The VC estimates from analysis of the simulated and field data sets by analytical EM REML and MC EM REML converged similarly and to the same solutions, as was expected. The MC sample size required for estimates with an acceptably low MC error depended on the method for calculating PEV and on the size of the problem. The MC EM REML algorithm gave reliable estimates for field data with five MC samples per round and reasonable results with just one MC sample within a round. Thus, the solving times for the MC EM REML analysis were favourable compared with analytical EM REML for the large field data. Decisions regarding the choice of the stopping rule and MC sample size are crucial in analyses by the MC EM REML algorithm, and an automated procedure would help to avoid postprocessing of the chain of estimates.

We introduced a stopping rule that can be calculated during the analysis. This alternative convergence criterion for MC EM REML was based on relative differences in the linear regression coefficients from zero. Although linear regression is easy to implement, the choice needs to be made on how many EM REML rounds to use for the prediction of the linear regression coefficients. The more rounds we used, the less the convergence criterion was affected by the MC noise. It also worked reasonably well with low MC sample sizes – a property that may be useful for analysing complex models with many VC to be estimated. The EM REML round at which the commonly used convergence criterion reached a value of 10⁻⁹, the alternative criterion gave values of 1.2 × 10⁻⁸ and 4.2 × 10⁻⁹ for analytical EM REML estimates with simulated and field data, respectively. Hence, the size of the data and type of the model fitted influence the critical value of the convergence criterion. Applying the same value (10⁻⁹) for MC EM REML as for analytical EM REML analysis will ensure convergence. While this may unnecessarily increase the number of MC EM REML rounds, it will protect against uncertainty from sampling variation.

[Stored data entries]
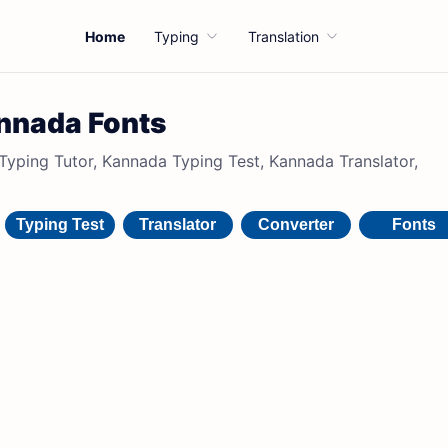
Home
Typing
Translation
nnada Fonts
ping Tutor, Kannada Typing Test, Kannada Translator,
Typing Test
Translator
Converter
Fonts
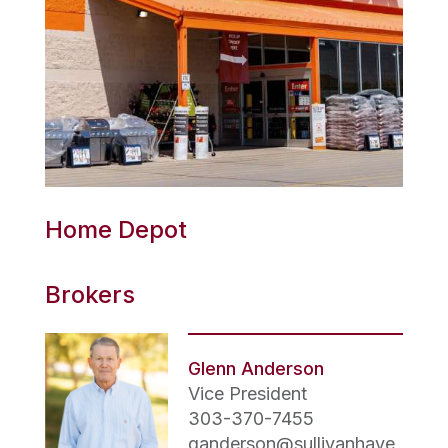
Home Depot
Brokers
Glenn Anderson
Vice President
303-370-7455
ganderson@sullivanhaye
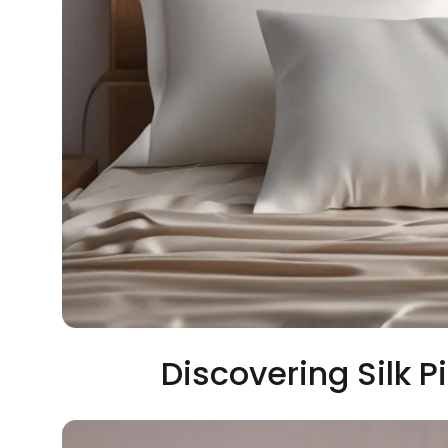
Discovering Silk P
* * *
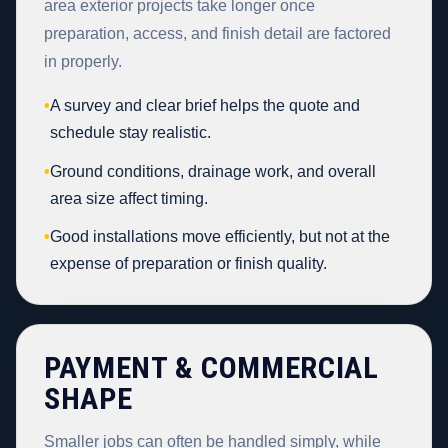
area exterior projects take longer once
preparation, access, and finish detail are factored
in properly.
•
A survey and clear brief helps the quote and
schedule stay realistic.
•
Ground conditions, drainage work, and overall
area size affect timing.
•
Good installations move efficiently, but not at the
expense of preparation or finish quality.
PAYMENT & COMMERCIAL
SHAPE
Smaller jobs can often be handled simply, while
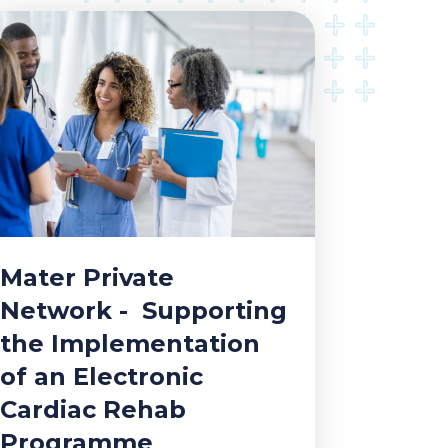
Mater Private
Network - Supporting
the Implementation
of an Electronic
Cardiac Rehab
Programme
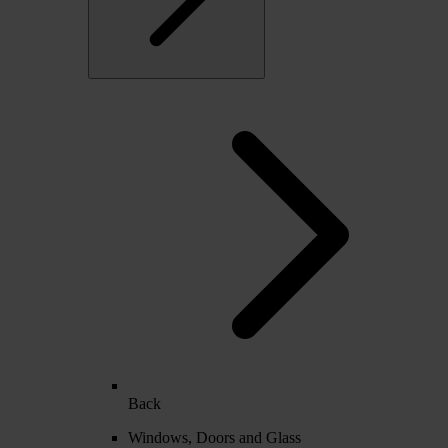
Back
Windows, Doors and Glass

**Tasks to complete**:
a: Rewrite the paragraph of the text on MC EM REML that begins "The VC estimates from analysis" as a short bulleted list that keeps its main facts.
b: From the text on MC EM REML, list each different numeric value given for a convergence criterion.
c: Carry on the text on MC EM REML from its last sentence.
You won't need any of the stored data entries.

**Exercise answers**:
a:
- Analytical EM REML and MC EM REML converged in a similar way and reached the same VC estimates for both simulated and field data, as expected.
- The MC sample size needed for a low MC error depended on how PEV was calculated and on the size of the problem.
- For field data, MC EM REML gave reliable estimates with five MC samples per round and reasonable results with one.
- Because of this, MC EM REML solved faster than analytical EM REML for the large field data.
- The choice of stopping rule and MC sample size is crucial for MC EM REML, and an automated procedure would remove the need to postprocess the chain of estimates.

b:
- 10⁻⁹
- 1.2 × 10⁻⁸
- 4.2 × 10⁻⁹

c:
The automated procedure for choice of MC sample size during the analysis can be based on the relative standard error of the PEV estimates. It is sufficient to specify the largest acceptable standard error in PEV estimation, because that also gives an upper limit of the MC noise in estimates of the variance components. The limit depends on the accuracy required. A limit of 0.5% may be sufficient for genetic studies, because in our results the heritabilities and genetic correlations were estimated more accurately than individual VC. However, the SE% of the PEV may suggest unnecessarily high MC sample sizes when a low error is desired for near-zero PEV. Results from this study would suggest that using the median instead of the maximum value is preferable. This issue requires further investigation, as all VC are correlated and affect each other during analysis.

From a computational point of view, the most efficient alternative would be to use only one MC sample in MC EM REML round at the beginning of the iteration process and then increase the MC sample size towards convergence. Booth & Hobert (1999) suggested increasing the MC sample size by half, if the solutions from the previous round fall within the confidence interval, which is calculated by an approximated sandwich estimator based on the central limit theorem for independent samples. Furthermore, Levine & Fan (2004) defined the confidence interval for dependent samples and went on to define a method for MC sample size estimation. However, the calculation of confidence intervals requires computationally demanding estimates of variance. Ripatti et al. (2002) suggested a simpler criterion for indicating the need to increase MC sample size, based on the coefficient of variation for maximum relative difference in parameter estimates calculated over the last three rounds. This criterion is applicable also when only one MC sample is generated within an MC EM REML round, whereas the SE% criterion, which is based on variation between samples within a round, is infeasible when there is only one MC sample per round.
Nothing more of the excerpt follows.